Further, during Gentex’s quarterly closing process for the third quarter of 2015, after Gentex’s Chief Financial Officer (“CFO”) had instructed Nash to reserve funds for a potential executive bonus program, Nash directed a $300,000 accrual for the program. Nash subsequently determined that the accrual would cause Gentex to miss the consensus earnings per share (“EPS”) estimates for the quarter, and the next day, he directed a reduction to the accrual by $200,000. As a result, Gentex publicly reported EPS in line with consensus EPS estimates. If Nash had not reduced the accrual, Gentex would have missed consensus EPS estimates by one penny.

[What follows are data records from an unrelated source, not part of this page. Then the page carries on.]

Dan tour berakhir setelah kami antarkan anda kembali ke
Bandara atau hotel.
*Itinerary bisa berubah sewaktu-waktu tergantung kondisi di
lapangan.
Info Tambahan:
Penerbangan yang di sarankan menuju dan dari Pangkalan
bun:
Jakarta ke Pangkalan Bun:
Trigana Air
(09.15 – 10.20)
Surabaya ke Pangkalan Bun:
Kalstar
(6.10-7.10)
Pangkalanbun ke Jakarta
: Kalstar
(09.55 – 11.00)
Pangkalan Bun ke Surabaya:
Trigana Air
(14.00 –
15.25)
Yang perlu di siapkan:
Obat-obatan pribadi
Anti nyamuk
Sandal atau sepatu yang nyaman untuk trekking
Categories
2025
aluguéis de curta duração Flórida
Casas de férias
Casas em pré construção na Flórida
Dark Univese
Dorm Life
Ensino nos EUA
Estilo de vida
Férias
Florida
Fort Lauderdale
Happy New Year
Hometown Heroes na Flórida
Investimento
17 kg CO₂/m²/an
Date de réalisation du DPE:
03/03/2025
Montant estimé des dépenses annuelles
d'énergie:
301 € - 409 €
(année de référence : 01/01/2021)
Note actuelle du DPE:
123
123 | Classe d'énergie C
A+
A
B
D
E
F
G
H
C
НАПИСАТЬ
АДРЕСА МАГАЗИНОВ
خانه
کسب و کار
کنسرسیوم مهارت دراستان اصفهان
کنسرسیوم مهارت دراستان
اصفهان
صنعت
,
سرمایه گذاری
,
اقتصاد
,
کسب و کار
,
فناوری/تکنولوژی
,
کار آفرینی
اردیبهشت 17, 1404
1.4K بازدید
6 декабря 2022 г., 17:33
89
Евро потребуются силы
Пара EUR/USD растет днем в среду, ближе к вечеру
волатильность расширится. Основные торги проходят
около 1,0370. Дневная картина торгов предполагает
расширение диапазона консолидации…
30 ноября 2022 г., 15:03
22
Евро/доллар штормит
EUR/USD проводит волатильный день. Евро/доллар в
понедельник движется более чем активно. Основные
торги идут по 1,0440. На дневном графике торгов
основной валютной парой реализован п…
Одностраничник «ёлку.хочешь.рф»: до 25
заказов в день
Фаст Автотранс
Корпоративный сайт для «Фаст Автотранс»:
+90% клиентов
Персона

Nash directed the initial accrual for the executive bonus program and the subsequent reduction to the accrual without performing an analysis of the relevant criteria under generally accepted accounting principles in the U.S. (“GAAP”). As a result of his conduct, Nash violated Section 13(b)(5) of the Exchange Act, which prohibits knowingly circumventing or knowingly failing to implement a system of internal accounting controls. Nash further violated Rule 13b2-1 under the Exchange Act, which prohibits any person from directly or indirectly falsifying, or causing the falsification of, any book, record, or account required by the Exchange Act.

In addition, Gentex failed to devise and maintain a sufficient system of internal accounting controls related to its closing process, including its accounting for bonus compensation, and failed to maintain internal control over financial reporting.”

Based on the above, the SEC found that Gentex violated, among other things, the FCPA’s books and records and internal controls provisions. The SEC found that Nash, among other things, caused Gentex’s violations of the books and records and internal controls provisions.

Without admitting or denying the SEC’s findings, Gentex was ordered to pay a $4 million civil penalty and Nash was ordered to pay a $75,000 civil penalty.

As stated in the SEC release: “These actions arise from the Division of Enforcement’s Earnings Per Share (“EPS”) Initiative, which utilizes risk-based data analytics to uncover potential accounting and disclosure violations caused by, among other things, earnings management practices.”